A vida é ir caminhando, lendo e aprofundando os sinais de Deus. Ser crente é isso mesmo: ver além de e para além de, sabendo descobrir o bafo de Deus na vida e na história, em ordem a uma plenitude. Não ser crente é viver a vida toda colado às aparências, querendo sempre provas de tudo, não se apercebendo que com Deus não se vive de provas, mas de sinais.

Uma das maiores tontices que muita gente apresenta para não acreditar em Deus é a constatação de «nunca o viu», nem há provas da sua existência. Ainda bem. No dia em que víssemos Deus olhos nos olhos, ficaríamos esmagados como homens. O que dá força e credibilidade à história da salvação é que Deus dá espaço ao homem, guarda distâncias, para que o homem seja homem e aprenda a ser pessoa humana com os outros. Até ao dia da «visão clara», quando formos semelhantes a Ele, Deus fala-nos por sinais.

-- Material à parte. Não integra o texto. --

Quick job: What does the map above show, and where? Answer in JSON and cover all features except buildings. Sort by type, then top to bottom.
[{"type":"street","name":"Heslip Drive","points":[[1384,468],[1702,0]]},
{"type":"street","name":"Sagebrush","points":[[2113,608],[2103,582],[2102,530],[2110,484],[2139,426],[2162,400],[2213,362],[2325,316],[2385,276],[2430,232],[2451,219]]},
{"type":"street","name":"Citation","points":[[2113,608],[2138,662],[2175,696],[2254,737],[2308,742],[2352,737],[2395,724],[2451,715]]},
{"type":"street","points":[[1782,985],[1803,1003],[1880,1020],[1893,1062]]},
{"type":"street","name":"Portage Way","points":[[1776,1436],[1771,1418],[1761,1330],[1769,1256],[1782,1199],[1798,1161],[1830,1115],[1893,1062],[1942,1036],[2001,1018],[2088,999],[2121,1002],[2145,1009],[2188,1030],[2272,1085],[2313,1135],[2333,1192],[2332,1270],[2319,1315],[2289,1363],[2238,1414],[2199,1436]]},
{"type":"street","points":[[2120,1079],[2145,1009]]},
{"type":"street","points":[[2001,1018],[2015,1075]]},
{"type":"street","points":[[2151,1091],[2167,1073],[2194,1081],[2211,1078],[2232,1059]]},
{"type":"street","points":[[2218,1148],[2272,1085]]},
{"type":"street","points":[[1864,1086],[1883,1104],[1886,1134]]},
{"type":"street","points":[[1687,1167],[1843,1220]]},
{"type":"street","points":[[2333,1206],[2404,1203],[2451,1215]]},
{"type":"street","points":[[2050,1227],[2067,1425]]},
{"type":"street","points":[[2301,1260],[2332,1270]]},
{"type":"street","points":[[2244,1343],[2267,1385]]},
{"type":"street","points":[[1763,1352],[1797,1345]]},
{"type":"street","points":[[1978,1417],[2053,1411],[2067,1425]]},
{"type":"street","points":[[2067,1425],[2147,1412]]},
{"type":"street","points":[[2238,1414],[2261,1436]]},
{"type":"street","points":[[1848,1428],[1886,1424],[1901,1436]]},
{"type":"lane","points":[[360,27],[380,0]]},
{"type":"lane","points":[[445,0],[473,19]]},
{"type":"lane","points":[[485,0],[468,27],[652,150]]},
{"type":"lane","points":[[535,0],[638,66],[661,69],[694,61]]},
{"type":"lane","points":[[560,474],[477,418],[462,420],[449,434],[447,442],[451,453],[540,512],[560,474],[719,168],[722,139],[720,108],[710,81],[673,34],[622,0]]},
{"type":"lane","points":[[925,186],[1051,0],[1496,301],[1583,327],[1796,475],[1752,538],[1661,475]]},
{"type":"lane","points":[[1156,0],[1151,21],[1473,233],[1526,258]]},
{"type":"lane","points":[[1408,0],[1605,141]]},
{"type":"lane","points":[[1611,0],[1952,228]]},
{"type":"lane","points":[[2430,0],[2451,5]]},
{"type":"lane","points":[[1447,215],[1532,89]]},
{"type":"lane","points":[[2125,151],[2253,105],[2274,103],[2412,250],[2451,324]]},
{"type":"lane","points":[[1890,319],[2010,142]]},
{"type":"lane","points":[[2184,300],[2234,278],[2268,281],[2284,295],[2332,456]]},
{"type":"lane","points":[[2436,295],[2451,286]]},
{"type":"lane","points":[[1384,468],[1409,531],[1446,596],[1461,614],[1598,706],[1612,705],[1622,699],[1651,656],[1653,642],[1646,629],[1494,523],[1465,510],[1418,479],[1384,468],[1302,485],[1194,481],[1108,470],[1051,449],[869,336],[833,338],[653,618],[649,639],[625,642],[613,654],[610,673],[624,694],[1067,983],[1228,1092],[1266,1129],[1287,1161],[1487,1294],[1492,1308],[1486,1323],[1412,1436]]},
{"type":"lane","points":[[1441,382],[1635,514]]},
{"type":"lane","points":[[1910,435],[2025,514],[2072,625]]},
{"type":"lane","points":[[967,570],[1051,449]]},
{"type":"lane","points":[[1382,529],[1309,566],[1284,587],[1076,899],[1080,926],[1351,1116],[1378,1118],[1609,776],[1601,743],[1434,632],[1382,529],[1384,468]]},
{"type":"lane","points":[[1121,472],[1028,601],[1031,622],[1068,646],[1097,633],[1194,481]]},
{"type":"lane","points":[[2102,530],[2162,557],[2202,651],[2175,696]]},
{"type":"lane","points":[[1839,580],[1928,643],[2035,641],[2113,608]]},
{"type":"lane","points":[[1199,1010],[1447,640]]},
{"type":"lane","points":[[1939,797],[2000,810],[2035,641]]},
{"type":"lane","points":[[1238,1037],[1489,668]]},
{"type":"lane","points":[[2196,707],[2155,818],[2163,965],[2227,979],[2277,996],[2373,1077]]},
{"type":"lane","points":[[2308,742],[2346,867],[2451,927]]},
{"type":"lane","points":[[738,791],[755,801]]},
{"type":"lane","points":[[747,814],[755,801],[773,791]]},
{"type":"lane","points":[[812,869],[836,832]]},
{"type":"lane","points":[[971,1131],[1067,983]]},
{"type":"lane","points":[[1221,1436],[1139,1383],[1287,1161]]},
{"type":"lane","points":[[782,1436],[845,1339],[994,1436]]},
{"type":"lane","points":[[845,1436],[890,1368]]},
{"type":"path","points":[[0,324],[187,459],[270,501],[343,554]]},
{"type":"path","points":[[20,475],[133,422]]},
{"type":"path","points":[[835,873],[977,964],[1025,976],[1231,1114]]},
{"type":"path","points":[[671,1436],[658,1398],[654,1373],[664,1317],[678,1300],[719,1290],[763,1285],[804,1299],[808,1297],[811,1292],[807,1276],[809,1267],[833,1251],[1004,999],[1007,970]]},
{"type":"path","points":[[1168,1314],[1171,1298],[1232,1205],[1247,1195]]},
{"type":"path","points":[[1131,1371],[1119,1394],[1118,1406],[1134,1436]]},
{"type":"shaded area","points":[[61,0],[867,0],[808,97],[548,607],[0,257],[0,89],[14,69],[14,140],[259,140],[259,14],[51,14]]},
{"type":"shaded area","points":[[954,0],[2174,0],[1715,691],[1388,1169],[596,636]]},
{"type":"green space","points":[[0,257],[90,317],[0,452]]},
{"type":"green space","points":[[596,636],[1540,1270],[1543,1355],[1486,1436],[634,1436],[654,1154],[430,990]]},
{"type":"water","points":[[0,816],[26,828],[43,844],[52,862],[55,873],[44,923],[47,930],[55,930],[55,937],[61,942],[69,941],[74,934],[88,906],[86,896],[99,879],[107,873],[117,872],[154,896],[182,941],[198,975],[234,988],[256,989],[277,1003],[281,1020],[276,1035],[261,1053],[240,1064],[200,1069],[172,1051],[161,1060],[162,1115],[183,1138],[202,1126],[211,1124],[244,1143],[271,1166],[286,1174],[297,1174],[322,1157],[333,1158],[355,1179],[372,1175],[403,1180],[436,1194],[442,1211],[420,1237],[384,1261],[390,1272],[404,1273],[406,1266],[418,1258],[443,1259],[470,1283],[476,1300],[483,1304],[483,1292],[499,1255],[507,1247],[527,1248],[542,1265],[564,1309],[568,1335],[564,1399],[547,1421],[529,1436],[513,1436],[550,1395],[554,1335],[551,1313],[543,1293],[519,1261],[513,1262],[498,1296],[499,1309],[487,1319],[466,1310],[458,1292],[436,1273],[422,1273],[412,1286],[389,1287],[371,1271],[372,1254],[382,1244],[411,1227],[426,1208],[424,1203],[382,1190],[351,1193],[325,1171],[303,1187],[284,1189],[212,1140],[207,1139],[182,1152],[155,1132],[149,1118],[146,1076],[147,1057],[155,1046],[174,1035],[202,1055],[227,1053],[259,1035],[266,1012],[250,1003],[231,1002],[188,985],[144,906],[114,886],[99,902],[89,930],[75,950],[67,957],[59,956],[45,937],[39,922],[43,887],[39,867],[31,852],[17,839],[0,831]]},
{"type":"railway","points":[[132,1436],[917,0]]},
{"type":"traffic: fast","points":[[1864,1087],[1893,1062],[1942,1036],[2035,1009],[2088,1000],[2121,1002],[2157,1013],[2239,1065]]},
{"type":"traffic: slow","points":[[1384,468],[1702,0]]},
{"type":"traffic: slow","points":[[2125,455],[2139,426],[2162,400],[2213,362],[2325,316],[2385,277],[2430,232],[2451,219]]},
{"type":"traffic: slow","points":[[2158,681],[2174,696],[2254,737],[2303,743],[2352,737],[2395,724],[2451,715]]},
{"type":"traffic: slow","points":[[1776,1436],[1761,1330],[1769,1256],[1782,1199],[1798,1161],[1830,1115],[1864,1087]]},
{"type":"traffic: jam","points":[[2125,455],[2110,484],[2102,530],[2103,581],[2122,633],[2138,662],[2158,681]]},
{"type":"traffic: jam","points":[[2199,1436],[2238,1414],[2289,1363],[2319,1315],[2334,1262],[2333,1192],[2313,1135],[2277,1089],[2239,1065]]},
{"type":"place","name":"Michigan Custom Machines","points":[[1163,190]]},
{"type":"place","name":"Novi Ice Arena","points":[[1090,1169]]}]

Está a começar o tempo do advento na Igreja. É tempo para nos lembrar que temos de estar sempre atentos e vigilantes aos sinais de Deus, às suas muitas visitas à nossa vida e à vida do mundo. Infelizmente, o homem facilmente cede ao sono e ao comodismo: entrega-se ao mais fácil, passa a sua responsabilidade para os outros, refastela-se nos prazeres da vida, escraviza-se ao imediato do dia-a-dia, arrumando na gaveta os horizontes da vida. Mas não demorará muito a perceber que constrói uma vida vazia e pobre, porque onde Deus não está ou onde Deus não chega, dificilmente a vida pode ser mesmo vida. Saibamos neste advento abrir as portas da vida e do coração a este Deus, que nos quer ajudar a ser homens e mais do que homens, filhos autênticos, no seu próprio filho, feito homem, grande sinal de Deus a toda a humanidade.